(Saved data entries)
-- Opening Marker --

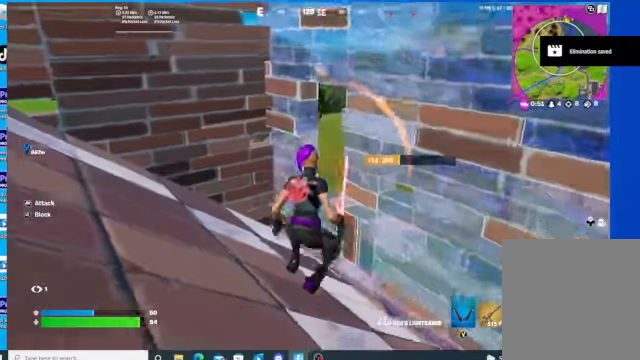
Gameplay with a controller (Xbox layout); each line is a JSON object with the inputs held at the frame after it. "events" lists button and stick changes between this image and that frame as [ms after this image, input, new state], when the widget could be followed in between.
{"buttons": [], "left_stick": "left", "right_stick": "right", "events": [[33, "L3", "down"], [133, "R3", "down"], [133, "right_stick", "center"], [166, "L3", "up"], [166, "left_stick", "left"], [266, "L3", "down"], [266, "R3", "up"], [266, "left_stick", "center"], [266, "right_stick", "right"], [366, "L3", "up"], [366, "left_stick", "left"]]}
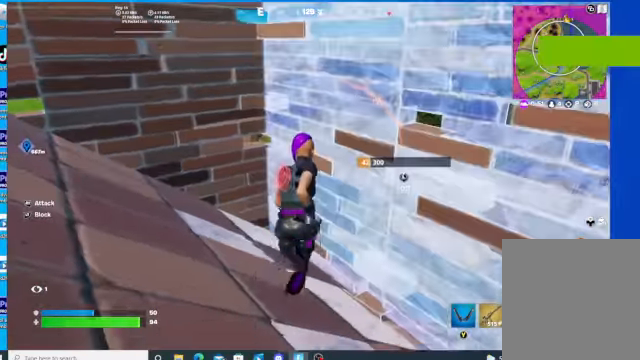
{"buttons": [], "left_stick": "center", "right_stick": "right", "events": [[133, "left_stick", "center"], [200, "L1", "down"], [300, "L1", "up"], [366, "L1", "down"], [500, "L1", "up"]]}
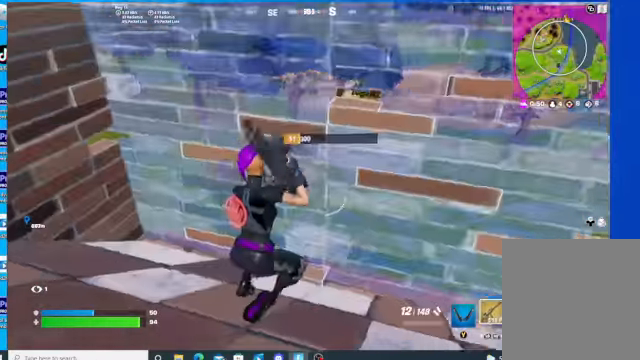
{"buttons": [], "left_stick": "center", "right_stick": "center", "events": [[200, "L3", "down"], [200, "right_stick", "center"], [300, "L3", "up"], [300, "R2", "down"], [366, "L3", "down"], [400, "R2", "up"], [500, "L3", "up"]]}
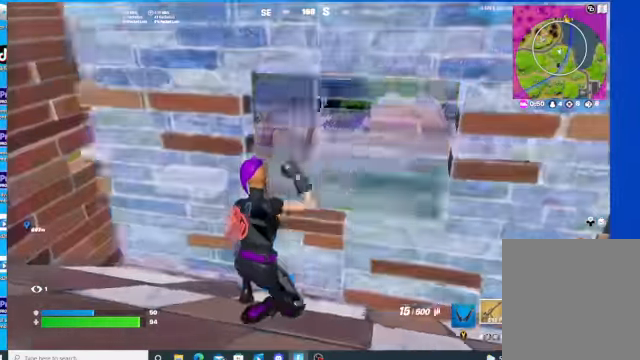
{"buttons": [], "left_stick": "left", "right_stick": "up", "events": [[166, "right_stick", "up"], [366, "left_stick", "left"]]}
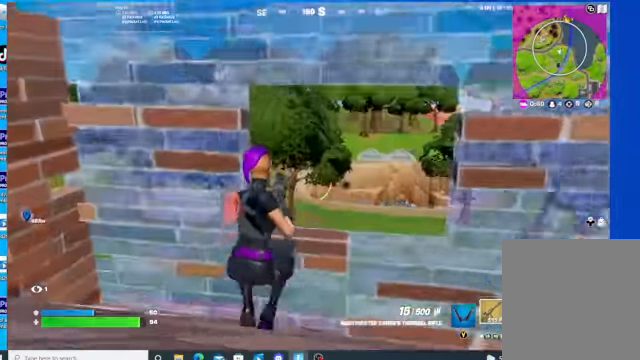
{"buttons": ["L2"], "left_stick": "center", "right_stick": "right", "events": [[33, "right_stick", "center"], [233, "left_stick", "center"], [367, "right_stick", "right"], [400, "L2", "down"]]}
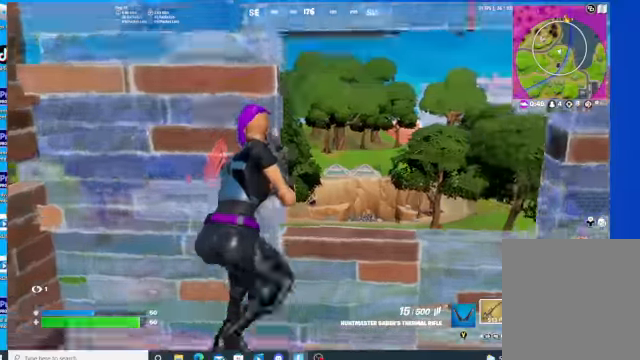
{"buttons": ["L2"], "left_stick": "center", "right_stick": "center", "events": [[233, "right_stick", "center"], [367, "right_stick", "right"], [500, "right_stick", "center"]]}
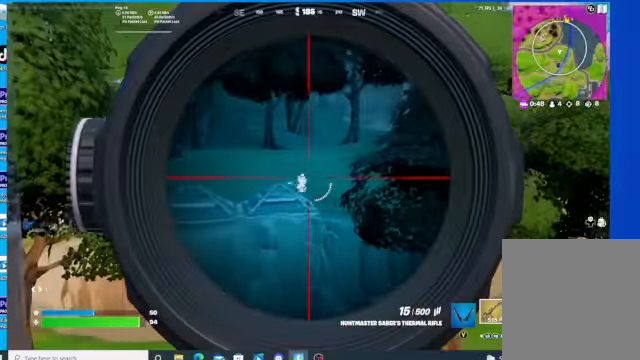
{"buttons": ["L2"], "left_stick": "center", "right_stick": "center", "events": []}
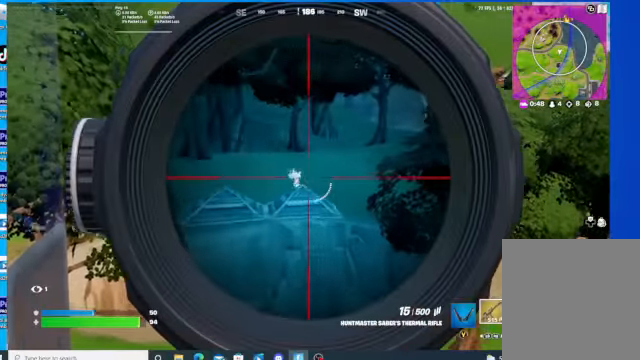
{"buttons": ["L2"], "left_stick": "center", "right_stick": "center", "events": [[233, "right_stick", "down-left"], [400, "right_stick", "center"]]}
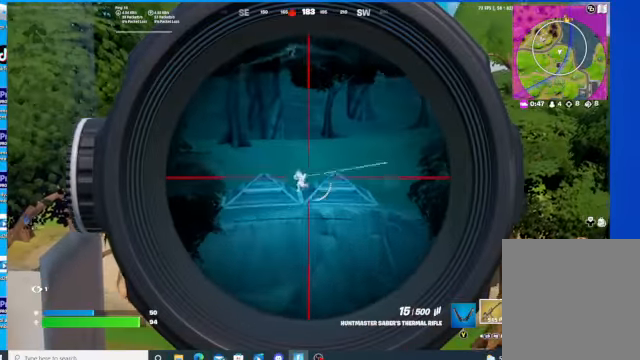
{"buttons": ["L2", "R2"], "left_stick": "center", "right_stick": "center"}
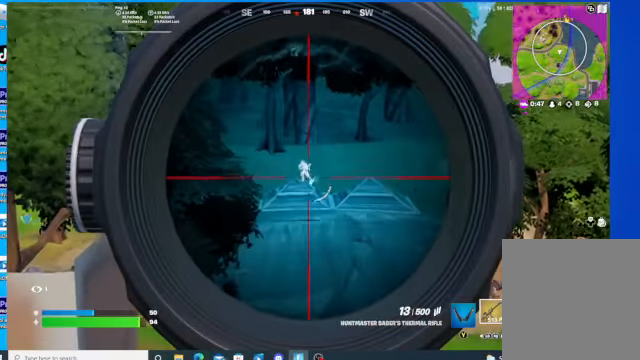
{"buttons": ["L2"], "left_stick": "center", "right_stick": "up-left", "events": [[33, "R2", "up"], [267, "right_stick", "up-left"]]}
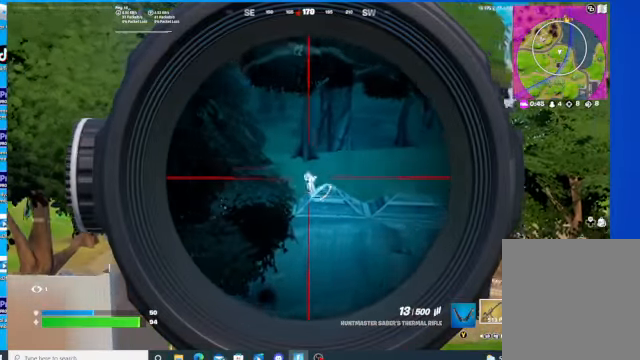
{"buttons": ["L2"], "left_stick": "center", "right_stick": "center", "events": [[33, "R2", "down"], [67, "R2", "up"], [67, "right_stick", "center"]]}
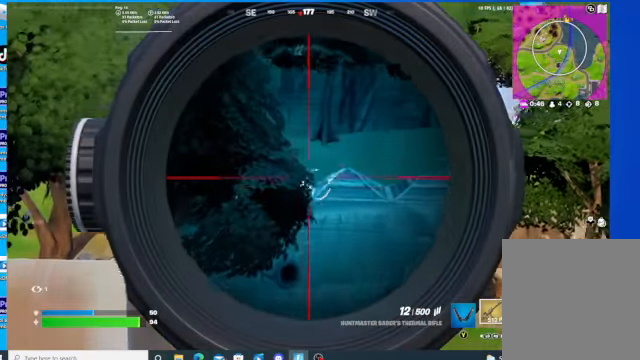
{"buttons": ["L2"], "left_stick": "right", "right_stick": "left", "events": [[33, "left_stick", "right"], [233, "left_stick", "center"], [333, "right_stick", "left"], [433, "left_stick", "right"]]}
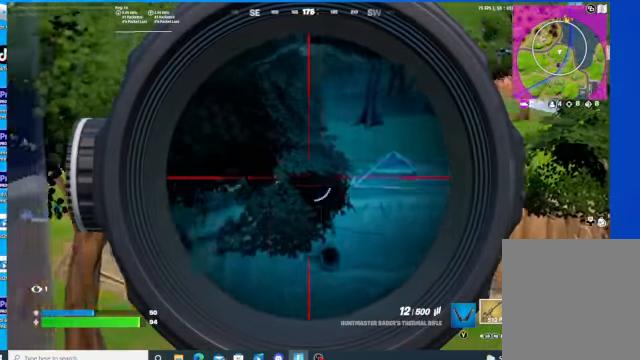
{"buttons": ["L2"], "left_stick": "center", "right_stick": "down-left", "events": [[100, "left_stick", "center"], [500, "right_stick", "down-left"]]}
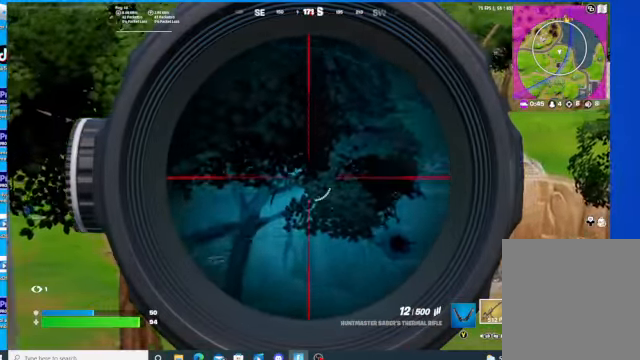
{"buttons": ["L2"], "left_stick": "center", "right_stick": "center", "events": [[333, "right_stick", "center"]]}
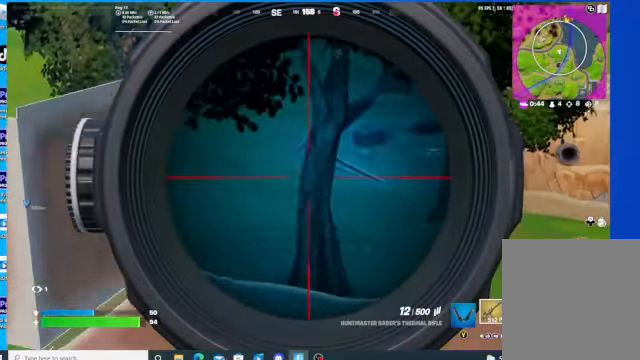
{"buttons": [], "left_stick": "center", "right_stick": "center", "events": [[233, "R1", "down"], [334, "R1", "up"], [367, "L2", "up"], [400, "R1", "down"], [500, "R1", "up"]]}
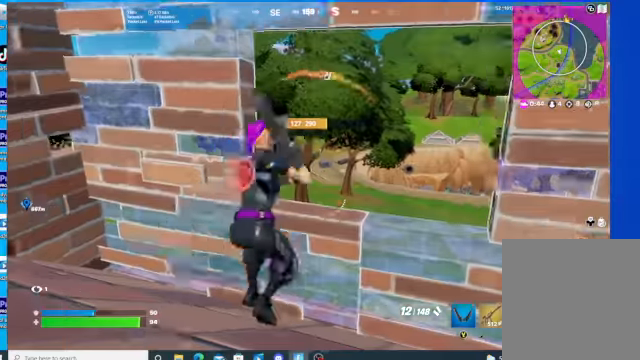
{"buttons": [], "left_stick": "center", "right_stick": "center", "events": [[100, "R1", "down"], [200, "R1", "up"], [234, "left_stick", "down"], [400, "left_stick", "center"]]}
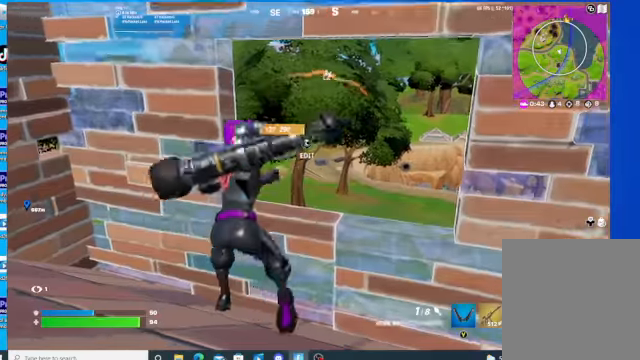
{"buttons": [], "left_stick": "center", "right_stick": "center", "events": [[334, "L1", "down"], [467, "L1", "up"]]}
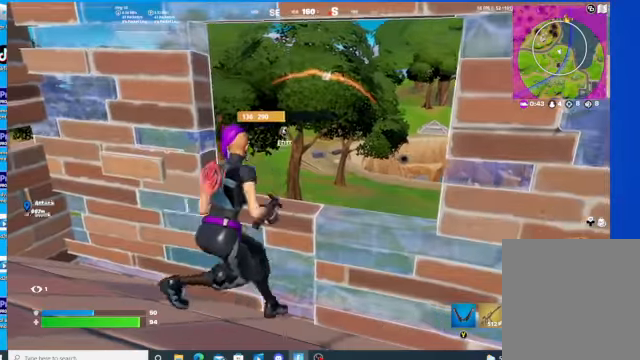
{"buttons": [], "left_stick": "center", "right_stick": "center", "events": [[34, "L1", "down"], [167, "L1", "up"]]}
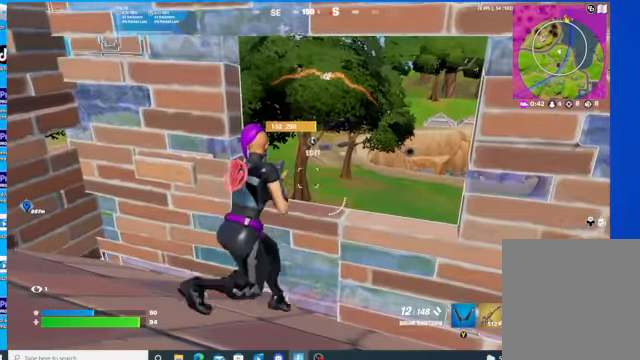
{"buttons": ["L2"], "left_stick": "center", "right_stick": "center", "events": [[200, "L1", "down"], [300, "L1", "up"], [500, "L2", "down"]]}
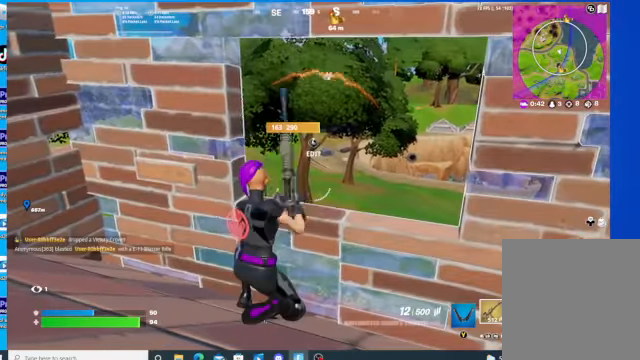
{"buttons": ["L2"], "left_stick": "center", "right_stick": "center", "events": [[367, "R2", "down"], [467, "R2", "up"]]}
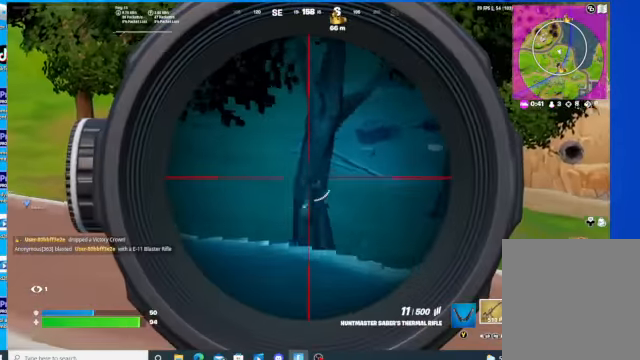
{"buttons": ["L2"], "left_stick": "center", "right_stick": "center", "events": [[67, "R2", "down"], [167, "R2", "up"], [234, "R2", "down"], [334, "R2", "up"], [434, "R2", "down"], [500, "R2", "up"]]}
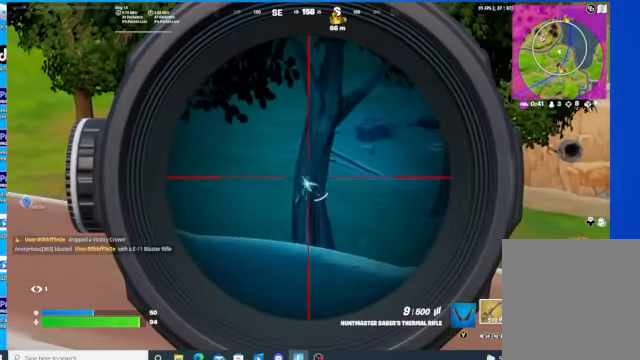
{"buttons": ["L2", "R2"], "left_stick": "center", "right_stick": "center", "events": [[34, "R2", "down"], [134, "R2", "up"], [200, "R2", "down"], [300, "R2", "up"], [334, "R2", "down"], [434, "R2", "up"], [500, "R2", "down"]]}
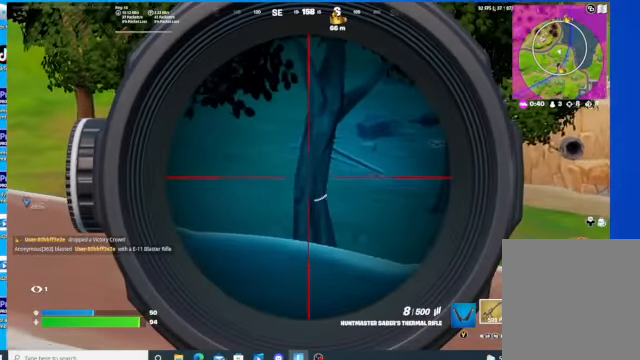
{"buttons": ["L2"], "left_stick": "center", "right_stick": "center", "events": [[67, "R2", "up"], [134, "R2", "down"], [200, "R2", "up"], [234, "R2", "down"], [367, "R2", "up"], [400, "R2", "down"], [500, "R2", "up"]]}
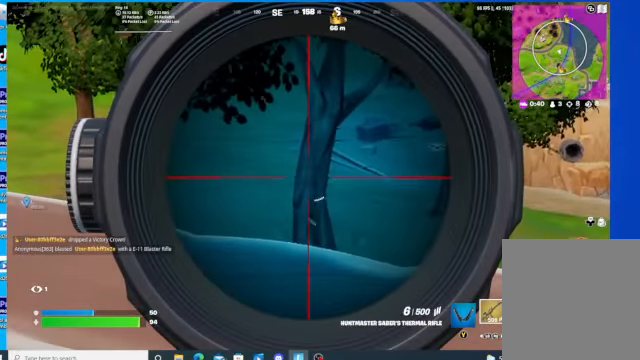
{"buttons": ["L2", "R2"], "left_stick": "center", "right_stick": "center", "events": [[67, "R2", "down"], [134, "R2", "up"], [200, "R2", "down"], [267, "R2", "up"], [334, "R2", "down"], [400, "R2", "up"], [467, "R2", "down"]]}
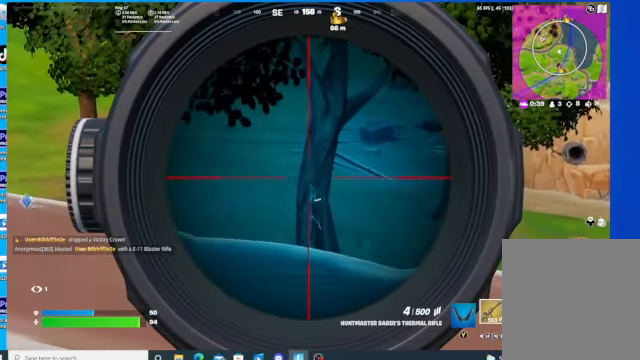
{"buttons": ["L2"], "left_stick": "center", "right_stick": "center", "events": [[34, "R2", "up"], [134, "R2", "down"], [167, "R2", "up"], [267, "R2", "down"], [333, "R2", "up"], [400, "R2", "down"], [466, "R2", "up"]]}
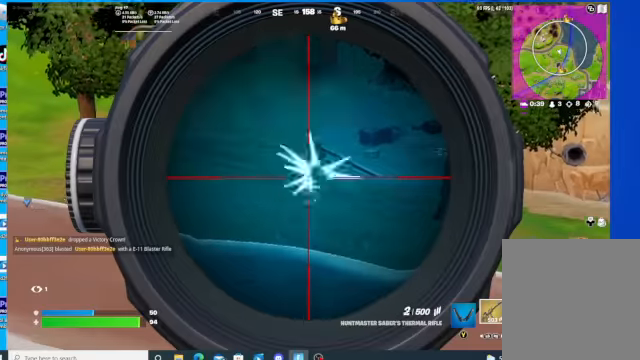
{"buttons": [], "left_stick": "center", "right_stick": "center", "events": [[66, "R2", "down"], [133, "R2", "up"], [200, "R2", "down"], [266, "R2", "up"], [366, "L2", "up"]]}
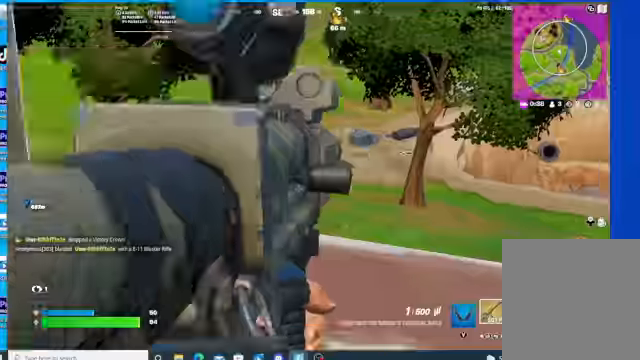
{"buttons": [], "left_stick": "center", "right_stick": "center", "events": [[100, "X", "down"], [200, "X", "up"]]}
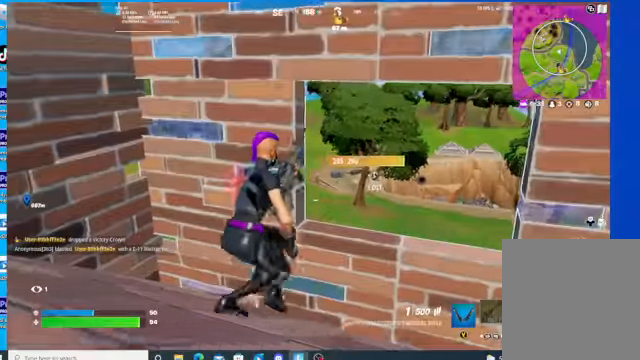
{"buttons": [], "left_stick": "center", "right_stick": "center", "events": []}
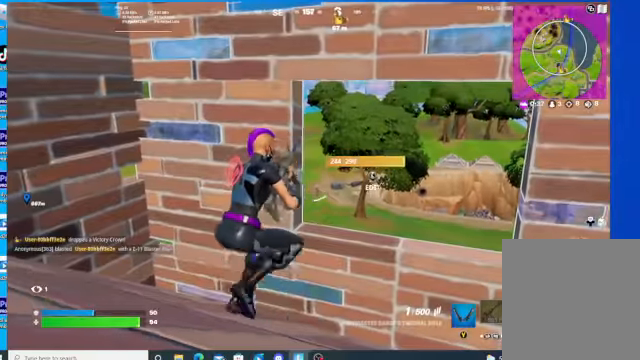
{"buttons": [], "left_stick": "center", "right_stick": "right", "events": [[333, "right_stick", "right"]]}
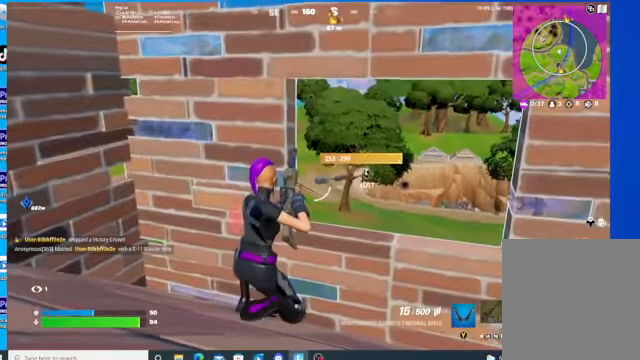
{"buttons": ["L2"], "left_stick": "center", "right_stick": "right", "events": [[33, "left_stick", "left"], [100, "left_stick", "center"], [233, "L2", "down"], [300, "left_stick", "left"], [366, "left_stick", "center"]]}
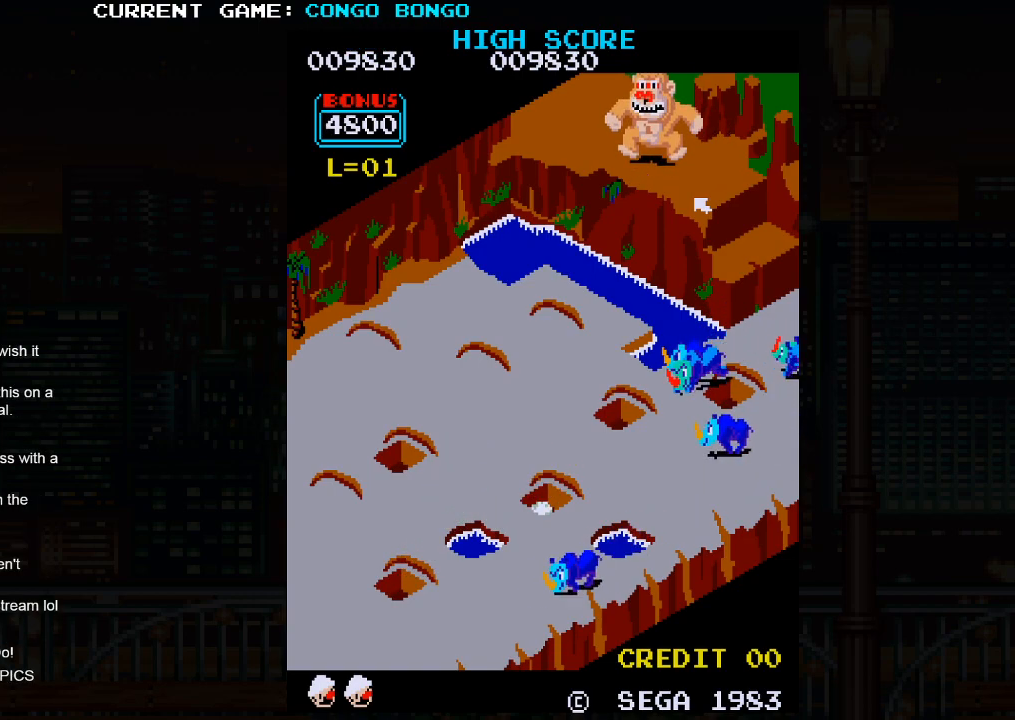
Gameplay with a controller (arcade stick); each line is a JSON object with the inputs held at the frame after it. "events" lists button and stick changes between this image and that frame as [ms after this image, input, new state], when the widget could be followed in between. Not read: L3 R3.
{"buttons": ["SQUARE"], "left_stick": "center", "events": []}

-- Closing Marker --

What the exercise asks: Look through the entries above and list every line containing "state".

Reply:
Gameplay with a controller (Xbox layout); each line is a JSON object with the inputs held at the frame after it. "events" lists button and stick changes between this image and that frame as [ms after this image, input, new state], when the widget could be followed in between.
Gameplay with a controller (arcade stick); each line is a JSON object with the inputs held at the frame after it. "events" lists button and stick changes between this image and that frame as [ms after this image, input, new state], when the widget could be followed in between. Not read: L3 R3.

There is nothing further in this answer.